WORK REQUIRED:
Output every entry exactly, from the first line to the last.
========
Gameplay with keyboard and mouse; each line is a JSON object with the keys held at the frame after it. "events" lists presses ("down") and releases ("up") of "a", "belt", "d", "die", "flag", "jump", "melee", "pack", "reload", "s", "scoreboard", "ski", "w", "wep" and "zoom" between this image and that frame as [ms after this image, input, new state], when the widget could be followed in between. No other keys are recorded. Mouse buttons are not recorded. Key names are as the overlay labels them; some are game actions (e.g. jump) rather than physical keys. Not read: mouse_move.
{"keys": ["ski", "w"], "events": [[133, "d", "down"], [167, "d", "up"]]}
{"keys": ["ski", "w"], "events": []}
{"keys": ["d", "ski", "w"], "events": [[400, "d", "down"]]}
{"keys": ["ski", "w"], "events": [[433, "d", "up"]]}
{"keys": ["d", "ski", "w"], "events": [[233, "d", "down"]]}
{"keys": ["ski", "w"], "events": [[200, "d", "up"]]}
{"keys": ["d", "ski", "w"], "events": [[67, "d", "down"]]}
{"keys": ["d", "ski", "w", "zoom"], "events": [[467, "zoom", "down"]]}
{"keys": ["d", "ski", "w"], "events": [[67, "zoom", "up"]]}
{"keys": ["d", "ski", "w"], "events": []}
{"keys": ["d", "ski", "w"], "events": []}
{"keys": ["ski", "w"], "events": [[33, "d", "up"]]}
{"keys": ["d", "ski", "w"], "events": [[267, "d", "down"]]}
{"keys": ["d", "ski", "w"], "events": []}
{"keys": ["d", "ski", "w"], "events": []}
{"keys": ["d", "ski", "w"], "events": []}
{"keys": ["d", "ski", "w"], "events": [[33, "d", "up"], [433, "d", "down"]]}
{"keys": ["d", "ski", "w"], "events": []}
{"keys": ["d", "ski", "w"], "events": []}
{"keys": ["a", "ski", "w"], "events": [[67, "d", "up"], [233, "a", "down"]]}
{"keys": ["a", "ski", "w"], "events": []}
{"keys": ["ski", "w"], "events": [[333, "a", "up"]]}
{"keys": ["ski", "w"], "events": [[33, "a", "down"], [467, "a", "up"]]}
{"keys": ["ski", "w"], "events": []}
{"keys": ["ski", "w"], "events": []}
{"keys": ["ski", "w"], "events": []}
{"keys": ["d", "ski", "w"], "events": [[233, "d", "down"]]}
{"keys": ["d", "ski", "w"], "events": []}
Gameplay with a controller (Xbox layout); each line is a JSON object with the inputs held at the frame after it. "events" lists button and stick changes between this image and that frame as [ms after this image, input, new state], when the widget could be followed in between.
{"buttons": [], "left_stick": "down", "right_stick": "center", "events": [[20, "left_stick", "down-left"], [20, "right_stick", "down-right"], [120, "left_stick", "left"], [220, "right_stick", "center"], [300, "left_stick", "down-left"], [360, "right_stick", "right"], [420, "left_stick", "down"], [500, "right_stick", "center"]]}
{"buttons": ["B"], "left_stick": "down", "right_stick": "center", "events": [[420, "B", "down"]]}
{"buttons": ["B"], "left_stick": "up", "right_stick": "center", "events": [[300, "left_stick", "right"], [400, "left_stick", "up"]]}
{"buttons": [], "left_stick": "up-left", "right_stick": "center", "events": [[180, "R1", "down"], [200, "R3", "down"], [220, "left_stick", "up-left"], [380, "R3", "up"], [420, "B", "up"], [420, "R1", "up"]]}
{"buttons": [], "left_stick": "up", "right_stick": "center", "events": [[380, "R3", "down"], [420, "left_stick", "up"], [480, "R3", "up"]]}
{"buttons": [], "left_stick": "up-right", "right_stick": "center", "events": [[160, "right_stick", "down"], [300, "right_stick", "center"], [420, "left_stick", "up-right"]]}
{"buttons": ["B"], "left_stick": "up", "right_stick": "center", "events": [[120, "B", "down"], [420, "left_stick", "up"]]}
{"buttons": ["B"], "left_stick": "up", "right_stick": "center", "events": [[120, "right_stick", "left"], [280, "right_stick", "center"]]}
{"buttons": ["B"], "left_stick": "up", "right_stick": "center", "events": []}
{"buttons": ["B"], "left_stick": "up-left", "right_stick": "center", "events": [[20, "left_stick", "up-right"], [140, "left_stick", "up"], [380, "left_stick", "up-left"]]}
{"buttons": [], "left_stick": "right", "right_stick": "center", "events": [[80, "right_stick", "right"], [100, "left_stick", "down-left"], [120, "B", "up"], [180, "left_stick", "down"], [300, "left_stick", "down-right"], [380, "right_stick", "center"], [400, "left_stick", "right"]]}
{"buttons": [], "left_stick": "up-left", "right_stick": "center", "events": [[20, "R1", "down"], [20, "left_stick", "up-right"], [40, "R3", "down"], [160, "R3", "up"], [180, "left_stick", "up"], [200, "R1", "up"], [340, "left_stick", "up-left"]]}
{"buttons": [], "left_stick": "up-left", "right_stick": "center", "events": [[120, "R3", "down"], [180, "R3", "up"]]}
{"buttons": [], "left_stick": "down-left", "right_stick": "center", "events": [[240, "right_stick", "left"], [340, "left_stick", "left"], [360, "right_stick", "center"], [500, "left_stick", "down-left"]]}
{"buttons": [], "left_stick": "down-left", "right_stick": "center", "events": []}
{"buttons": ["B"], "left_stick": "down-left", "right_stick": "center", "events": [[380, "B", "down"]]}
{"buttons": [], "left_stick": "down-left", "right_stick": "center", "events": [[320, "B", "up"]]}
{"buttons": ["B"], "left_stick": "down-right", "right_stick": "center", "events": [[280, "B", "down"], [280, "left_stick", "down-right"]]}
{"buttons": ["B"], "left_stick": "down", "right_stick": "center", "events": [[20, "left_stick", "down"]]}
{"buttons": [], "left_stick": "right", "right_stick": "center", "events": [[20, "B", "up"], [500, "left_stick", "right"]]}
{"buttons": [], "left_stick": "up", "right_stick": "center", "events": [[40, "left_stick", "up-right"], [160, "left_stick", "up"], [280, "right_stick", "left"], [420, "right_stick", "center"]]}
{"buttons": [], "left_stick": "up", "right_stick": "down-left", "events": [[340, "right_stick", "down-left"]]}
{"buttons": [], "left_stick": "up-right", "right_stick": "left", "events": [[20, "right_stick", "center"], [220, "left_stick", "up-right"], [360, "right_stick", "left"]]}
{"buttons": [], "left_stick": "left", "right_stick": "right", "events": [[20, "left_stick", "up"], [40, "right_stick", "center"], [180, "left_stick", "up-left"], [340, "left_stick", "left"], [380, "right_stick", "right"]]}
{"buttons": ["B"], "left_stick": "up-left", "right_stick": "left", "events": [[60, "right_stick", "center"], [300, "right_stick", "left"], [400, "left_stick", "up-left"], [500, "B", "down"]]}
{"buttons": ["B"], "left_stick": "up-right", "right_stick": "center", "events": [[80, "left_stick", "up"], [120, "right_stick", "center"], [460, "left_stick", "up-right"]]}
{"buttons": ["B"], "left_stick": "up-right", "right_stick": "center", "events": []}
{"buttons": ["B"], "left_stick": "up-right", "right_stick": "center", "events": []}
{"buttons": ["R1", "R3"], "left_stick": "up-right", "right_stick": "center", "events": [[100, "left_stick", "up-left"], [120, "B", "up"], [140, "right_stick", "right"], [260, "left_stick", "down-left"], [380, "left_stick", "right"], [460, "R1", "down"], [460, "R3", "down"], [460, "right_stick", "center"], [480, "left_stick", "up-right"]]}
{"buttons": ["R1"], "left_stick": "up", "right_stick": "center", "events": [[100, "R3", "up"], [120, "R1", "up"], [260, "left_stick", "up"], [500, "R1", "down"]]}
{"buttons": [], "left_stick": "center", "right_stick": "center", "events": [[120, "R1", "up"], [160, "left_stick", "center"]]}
========
EXERCISE RESULT:
Gameplay with keyboard and mouse; each line is a JSON object with the keys held at the frame after it. "events" lists presses ("down") and releases ("up") of "a", "belt", "d", "die", "flag", "jump", "melee", "pack", "reload", "s", "scoreboard", "ski", "w", "wep" and "zoom" between this image and that frame as [ms after this image, input, new state], when the widget could be followed in between. No other keys are recorded. Mouse buttons are not recorded. Key names are as the overlay labels them; some are game actions (e.g. jump) rather than physical keys. Not read: mouse_move.
{"keys": ["ski", "w"], "events": [[133, "d", "down"], [167, "d", "up"]]}
{"keys": ["ski", "w"], "events": []}
{"keys": ["d", "ski", "w"], "events": [[400, "d", "down"]]}
{"keys": ["ski", "w"], "events": [[433, "d", "up"]]}
{"keys": ["d", "ski", "w"], "events": [[233, "d", "down"]]}
{"keys": ["ski", "w"], "events": [[200, "d", "up"]]}
{"keys": ["d", "ski", "w"], "events": [[67, "d", "down"]]}
{"keys": ["d", "ski", "w", "zoom"], "events": [[467, "zoom", "down"]]}
{"keys": ["d", "ski", "w"], "events": [[67, "zoom", "up"]]}
{"keys": ["d", "ski", "w"], "events": []}
{"keys": ["d", "ski", "w"], "events": []}
{"keys": ["ski", "w"], "events": [[33, "d", "up"]]}
{"keys": ["d", "ski", "w"], "events": [[267, "d", "down"]]}
{"keys": ["d", "ski", "w"], "events": []}
{"keys": ["d", "ski", "w"], "events": []}
{"keys": ["d", "ski", "w"], "events": []}
{"keys": ["d", "ski", "w"], "events": [[33, "d", "up"], [433, "d", "down"]]}
{"keys": ["d", "ski", "w"], "events": []}
{"keys": ["d", "ski", "w"], "events": []}
{"keys": ["a", "ski", "w"], "events": [[67, "d", "up"], [233, "a", "down"]]}
{"keys": ["a", "ski", "w"], "events": []}
{"keys": ["ski", "w"], "events": [[333, "a", "up"]]}
{"keys": ["ski", "w"], "events": [[33, "a", "down"], [467, "a", "up"]]}
{"keys": ["ski", "w"], "events": []}
{"keys": ["ski", "w"], "events": []}
{"keys": ["ski", "w"], "events": []}
{"keys": ["d", "ski", "w"], "events": [[233, "d", "down"]]}
{"keys": ["d", "ski", "w"], "events": []}
Gameplay with a controller (Xbox layout); each line is a JSON object with the inputs held at the frame after it. "events" lists button and stick changes between this image and that frame as [ms after this image, input, new state], when the widget could be followed in between.
{"buttons": [], "left_stick": "down", "right_stick": "center", "events": [[20, "left_stick", "down-left"], [20, "right_stick", "down-right"], [120, "left_stick", "left"], [220, "right_stick", "center"], [300, "left_stick", "down-left"], [360, "right_stick", "right"], [420, "left_stick", "down"], [500, "right_stick", "center"]]}
{"buttons": ["B"], "left_stick": "down", "right_stick": "center", "events": [[420, "B", "down"]]}
{"buttons": ["B"], "left_stick": "up", "right_stick": "center", "events": [[300, "left_stick", "right"], [400, "left_stick", "up"]]}
{"buttons": [], "left_stick": "up-left", "right_stick": "center", "events": [[180, "R1", "down"], [200, "R3", "down"], [220, "left_stick", "up-left"], [380, "R3", "up"], [420, "B", "up"], [420, "R1", "up"]]}
{"buttons": [], "left_stick": "up", "right_stick": "center", "events": [[380, "R3", "down"], [420, "left_stick", "up"], [480, "R3", "up"]]}
{"buttons": [], "left_stick": "up-right", "right_stick": "center", "events": [[160, "right_stick", "down"], [300, "right_stick", "center"], [420, "left_stick", "up-right"]]}
{"buttons": ["B"], "left_stick": "up", "right_stick": "center", "events": [[120, "B", "down"], [420, "left_stick", "up"]]}
{"buttons": ["B"], "left_stick": "up", "right_stick": "center", "events": [[120, "right_stick", "left"], [280, "right_stick", "center"]]}
{"buttons": ["B"], "left_stick": "up", "right_stick": "center", "events": []}
{"buttons": ["B"], "left_stick": "up-left", "right_stick": "center", "events": [[20, "left_stick", "up-right"], [140, "left_stick", "up"], [380, "left_stick", "up-left"]]}
{"buttons": [], "left_stick": "right", "right_stick": "center", "events": [[80, "right_stick", "right"], [100, "left_stick", "down-left"], [120, "B", "up"], [180, "left_stick", "down"], [300, "left_stick", "down-right"], [380, "right_stick", "center"], [400, "left_stick", "right"]]}
{"buttons": [], "left_stick": "up-left", "right_stick": "center", "events": [[20, "R1", "down"], [20, "left_stick", "up-right"], [40, "R3", "down"], [160, "R3", "up"], [180, "left_stick", "up"], [200, "R1", "up"], [340, "left_stick", "up-left"]]}
{"buttons": [], "left_stick": "up-left", "right_stick": "center", "events": [[120, "R3", "down"], [180, "R3", "up"]]}
{"buttons": [], "left_stick": "down-left", "right_stick": "center", "events": [[240, "right_stick", "left"], [340, "left_stick", "left"], [360, "right_stick", "center"], [500, "left_stick", "down-left"]]}
{"buttons": [], "left_stick": "down-left", "right_stick": "center", "events": []}
{"buttons": ["B"], "left_stick": "down-left", "right_stick": "center", "events": [[380, "B", "down"]]}
{"buttons": [], "left_stick": "down-left", "right_stick": "center", "events": [[320, "B", "up"]]}
{"buttons": ["B"], "left_stick": "down-right", "right_stick": "center", "events": [[280, "B", "down"], [280, "left_stick", "down-right"]]}
{"buttons": ["B"], "left_stick": "down", "right_stick": "center", "events": [[20, "left_stick", "down"]]}
{"buttons": [], "left_stick": "right", "right_stick": "center", "events": [[20, "B", "up"], [500, "left_stick", "right"]]}
{"buttons": [], "left_stick": "up", "right_stick": "center", "events": [[40, "left_stick", "up-right"], [160, "left_stick", "up"], [280, "right_stick", "left"], [420, "right_stick", "center"]]}
{"buttons": [], "left_stick": "up", "right_stick": "down-left", "events": [[340, "right_stick", "down-left"]]}
{"buttons": [], "left_stick": "up-right", "right_stick": "left", "events": [[20, "right_stick", "center"], [220, "left_stick", "up-right"], [360, "right_stick", "left"]]}
{"buttons": [], "left_stick": "left", "right_stick": "right", "events": [[20, "left_stick", "up"], [40, "right_stick", "center"], [180, "left_stick", "up-left"], [340, "left_stick", "left"], [380, "right_stick", "right"]]}
{"buttons": ["B"], "left_stick": "up-left", "right_stick": "left", "events": [[60, "right_stick", "center"], [300, "right_stick", "left"], [400, "left_stick", "up-left"], [500, "B", "down"]]}
{"buttons": ["B"], "left_stick": "up-right", "right_stick": "center", "events": [[80, "left_stick", "up"], [120, "right_stick", "center"], [460, "left_stick", "up-right"]]}
{"buttons": ["B"], "left_stick": "up-right", "right_stick": "center", "events": []}
{"buttons": ["B"], "left_stick": "up-right", "right_stick": "center", "events": []}
{"buttons": ["R1", "R3"], "left_stick": "up-right", "right_stick": "center", "events": [[100, "left_stick", "up-left"], [120, "B", "up"], [140, "right_stick", "right"], [260, "left_stick", "down-left"], [380, "left_stick", "right"], [460, "R1", "down"], [460, "R3", "down"], [460, "right_stick", "center"], [480, "left_stick", "up-right"]]}
{"buttons": ["R1"], "left_stick": "up", "right_stick": "center", "events": [[100, "R3", "up"], [120, "R1", "up"], [260, "left_stick", "up"], [500, "R1", "down"]]}
{"buttons": [], "left_stick": "center", "right_stick": "center", "events": [[120, "R1", "up"], [160, "left_stick", "center"]]}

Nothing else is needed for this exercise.